Presentation on theme: "Researching an Agriculture Issue Section: Advanced Agribusiness Unit: Agriculture Issues Lesson Titles: Researching an Agriculture Issue."— Presentation transcript:
Researching an Agriculture Issue Section: Advanced Agribusiness Unit: Agriculture Issues Lesson Titles: Researching an Agriculture Issue
Agriculture Issues 1. Should a person become a vegetarian? 2. Is our surface water being contaminated by the use of pesticides? 3. Should organic farming be used as an alternative to help maximize profits? 4. Are there reasonable alternatives to animal testing? 5. Why would I want to associate with the agriculture industry that always seems to be under fire by the public? 6. Do check offs and producer funded programs have a significant impact on increasing food costs in the United States? 7. Is the impact of public opinion affecting agricultural policy? 8. Will more funding for agricultural biotechnology research keep U.S. agriculture competitive on a global perspective?

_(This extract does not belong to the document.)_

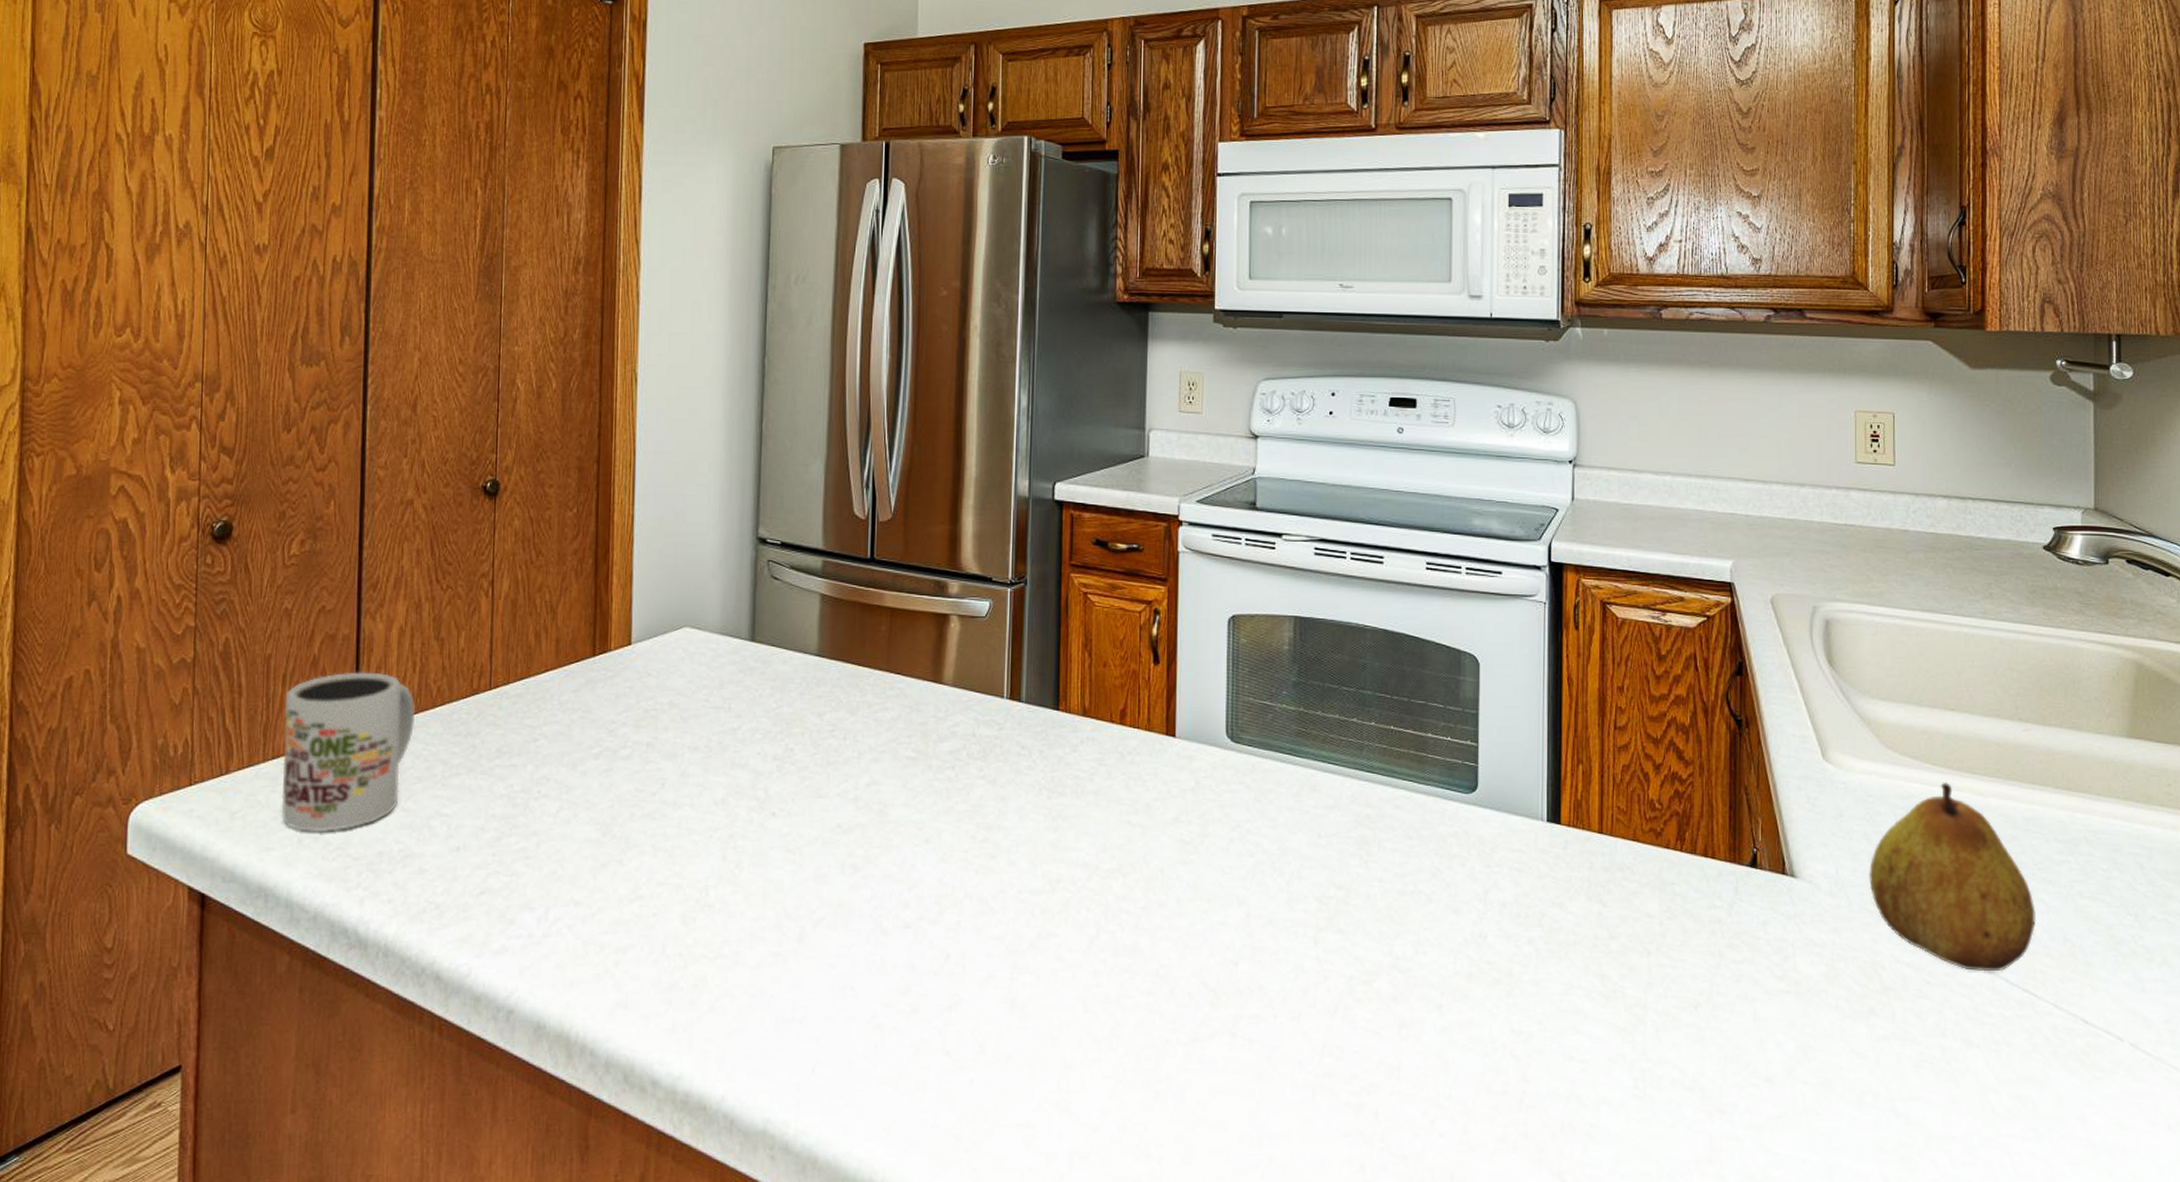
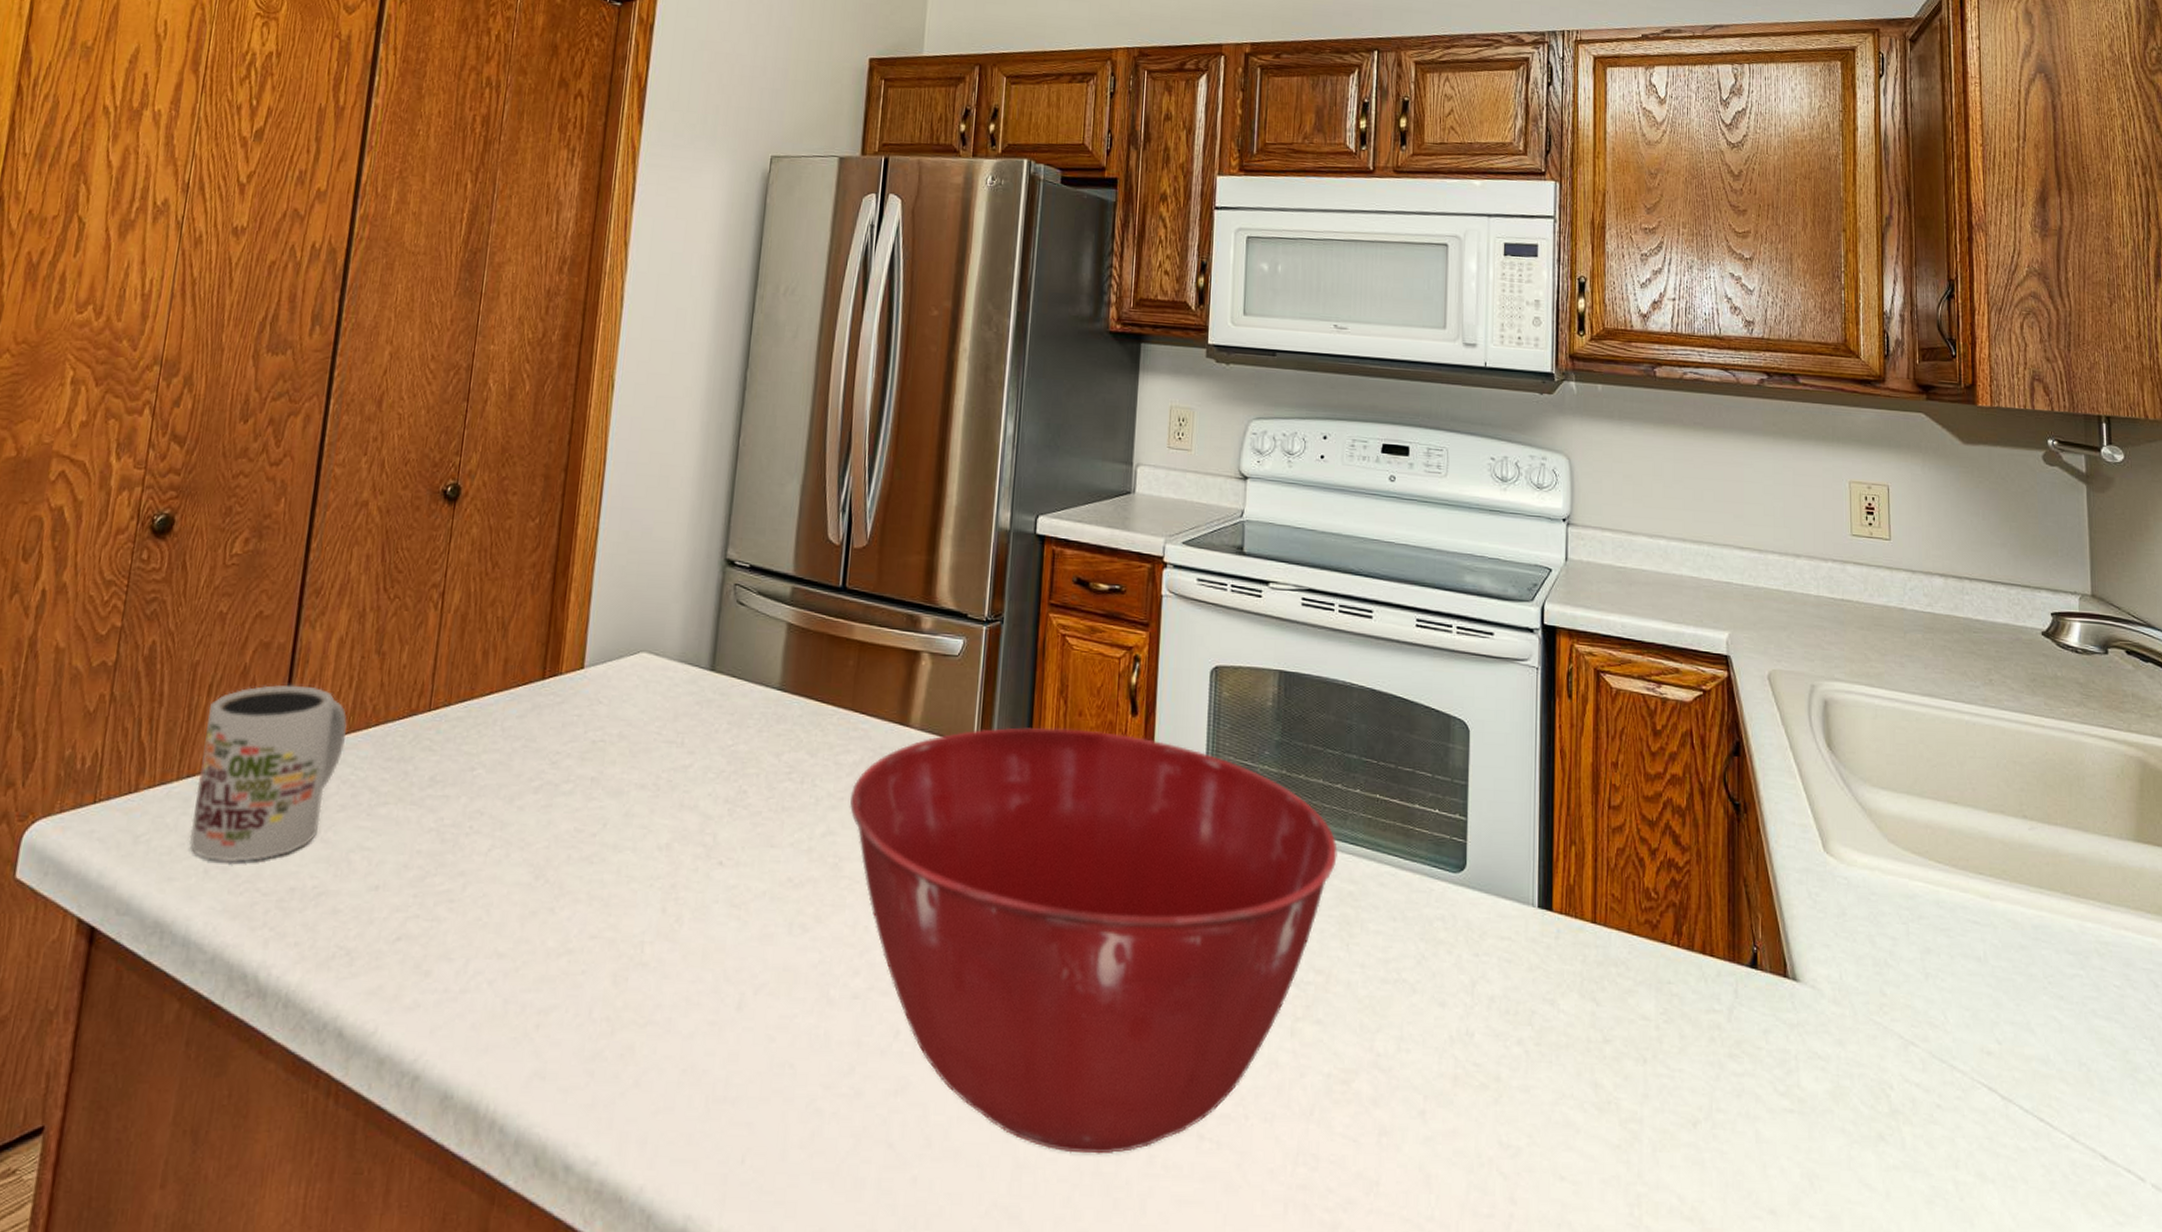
mixing bowl: none [891,679,1354,1054] -> present [850,727,1338,1154]
fruit: present [1868,781,2036,972] -> none [1873,881,2049,1097]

Questions to Answer 1. What are your opinions on the issue? 2. Is this an important issue in your life? 3. What sides are part of this issue? 4. What history is a part of this issue? 5. Who is involved in this issue? 6. What are the pros and cons of this issue?
How do you get started Researching an Agriculture Issue? Recall your personal experiences. Visit the concern. Talk with someone who knows. Listen and read. Use the library.
Brain Dump Web Example Surface water contamination Pesticides Hazardous materials Where should it go Causes of contamination The amount of pesticide used
Where do you find Information for an Agriculture Issue? Books Magazines and Newspapers Pamphlets Encyclopedias Biographies Statistical Information Government Publications Valid Internet Sources
Web Sites to Evaluate http://www.csiro.au/communication/rabbits/qa1.htm http://www.improb.com/airchives/classical/cat/cat.html http://ww2.lafayette.edu/~hollidac/jackalope.html
Evaluating Sources of Information 1. Does this source have a reputation for accuracy? 2. Does this newspaper print the facts about events exactly as they occurred? 3. Are the facts printed in this website, magazine or pamphlet verified by reports from other sources? 4. Have the authors of this book checked their facts with care?
Evaluating Sources of Information (Continued) 5. Is this source biased? 6. Does the source distort the facts to fit his preconceived ideas? 7. Does this magazine present only one side of a controversy? 8. Does this newspaper “color” the news by printing those items favorable to a particular set of interests or political party? 9. Have the people I interviewed shown a bias because of the company for which they work or the causes in which they believe?
Evaluating Sources of Information (Continued) 10. Is this information complete? 11. Am I given all the facts? 12. Are some facts being withheld? 13. Have I checked every possible source of information?
How do you Cite Sources? Books Author. Title. City, State where published: Publishing Company, Copyright Date. Angel, David. The Internet Business Companion: Growing Your Business in the Electronic Age. Reading, MA: Addison-Wesley, 1995. Magazines Author. “Title of the Article.” Name of Magazine Day Month. Year: pages. Tully, Shawn. “The Universal Teenager.” Fortune 4 Apr. 1994: 14-16. Newspapers Author. “Title of the Article.” Name of Newspaper Day Month Year, edition.: number. Bleakley, Fred R. “Companies’ Profits Grew 48% Despite Economy.” Wall Street Journal 1 May 1995, midwest ed.:1.
How do you Cite Sources? (Continued) Pamphlets Author. Title. City, State where published: Publishing Company, Copyright Date. Grayson, George W. The North American Free Trade Agreement. New York: Foreign Policy Association, Inc., 1993. Encyclopedias Author. Title. Number Volume. City where published: Publishing Company, Copyright Date. Barnouw, Eric, ed. International Encyclopedia of Communications. 9 vols. New York: Oxford University Press, 1989.
How do you Cite Sources? (Continued) Government publications Name of Government. Name of the Agency. Title of the Publication. Where it was published: Publishing Company, Copyright date. United States. Federal Trade Commission. Shopping by Mail or Phone. Washington: GPO, 1994. Valid Internet Sources Name of author. “Title of work.” Title of full website. date of access Full URL, in angle brackets Stein, Mark. “Poborsky Leaves Manchester United.” Official Manchester United Home Page. 26 June 1998.
Choral Response What do you need to do before you start researching? What are the seven areas to find information? What questions should you ask about information you find before you use that information? How do you cite sources?